More importantly, however, is how much debt is being produced in order to achieve this. It requires over $3 of debt to produce $1 of GDP.

It also requires $8 of debt to produce $1 of wages.

This is indicative of how unproductive or uneconomic the U.S. economic system has become given how much debt is necessary just to get back to even from the housing bust and financial crisis of 2007-08. It's also indicative of the fact that there is no gain in real incomes, which is necessary for an increase in demand for mortgages. I last addressed that issue in November and updated the payroll tax receipts data with a chart from Mathematical Investment Decisions last week, before the BLS employment report was released.

On the mortgage underwriting front, there's been optimism expressed by many that a reduction in down payment requirements in order to qualify for a Fannie Mae or Freddie Mac mortgage, to 3% from 5%, will cause an increase in demand for homes.

In reality, it is probable that the 2% decrease in down payment requirement will be more than offset by increases in mortgage insurance premiums and mortgage rates. This could cause both transaction/settlement costs and monthly principal and interest payments to be higher for a 3% down payment loan program than a 5% down payment program.

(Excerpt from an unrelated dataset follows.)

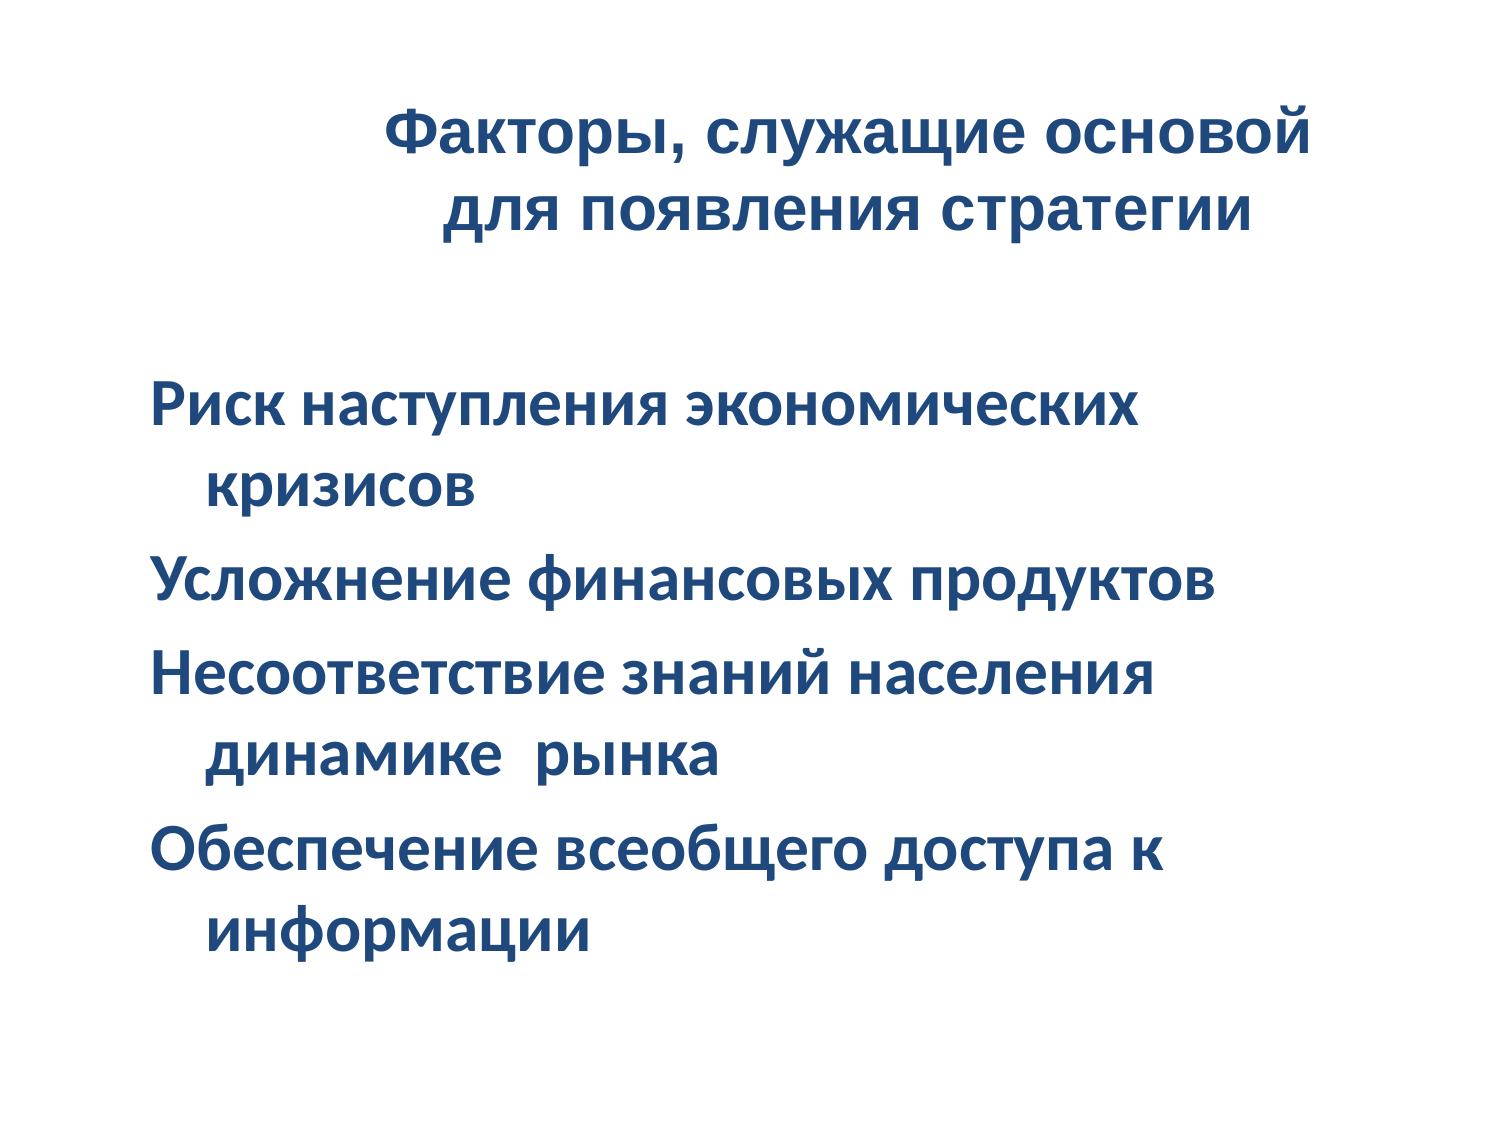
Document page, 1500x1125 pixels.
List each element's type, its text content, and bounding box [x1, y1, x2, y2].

list Риск наступления экономических кризисов Усложнение финансовых продуктов Несоответствие знаний населения динамике рынка Обеспечение всеобщего доступа к информации [135, 350, 1424, 977]
title Факторы, служащие основой для появления стратегии [360, 78, 1338, 256]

The totality of all of this is that the expectations for economic growth reflected in the rebound of homebuilders' stocks the past few months are not grounded in the available data on real economic activity. Unless and until there is an increase in real wages, there can't be an increase in demand for the mortgages required to purchase homes.

There may be an increase in home sales next year, but that will likely be the result of pent up demand from buyers who withdrew from the market when mortgage rates spiked last year.

At the time of publication, Arnold had no positions in the stocks mentioned.